The crowd is silent, and all the participants look to one another. But then I hear a thump, thump, thump, thump as someone comes up the stairs onto the platform. I see the baseball cap before I see the rest of him, and I hope to God that’s Sean’s cap. But Sean didn’t even buy a ticket. Not a single one.
Yet it’s his brown gaze that meets mine. It’s his baseball cap, and they are his tattoos. They’re his broad shoulders and his long strides that eat up the distance between us.

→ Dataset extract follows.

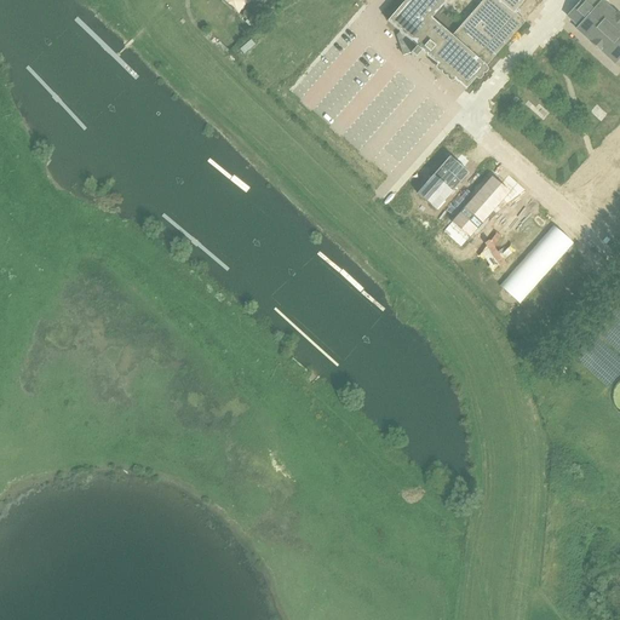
[(406,0),(388,21),(388,22),(400,32),(396,35),(403,56),(411,53),(415,57),(422,51),(437,64),(454,80),(465,89),(465,90),(475,78),(477,75),(486,67),(524,22),(514,12),(524,0),(406,0)]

He turns his hat backward and looks down at me. He stops with less than an inch to spare between us. “Congratulations,” I squeak out. “You didn’t even buy a ticket. How did you…?”
“I bought one hundred and forty-two tickets, dummy,” he says.
My heart trips a beat. “You did?” All he had to buy was one. I put the winning number on the piece of paper I gave him.
He nods, and he takes my face in his hands. His thumbs draw little circles on my cheeks as his fingers thread into the hair at my temples.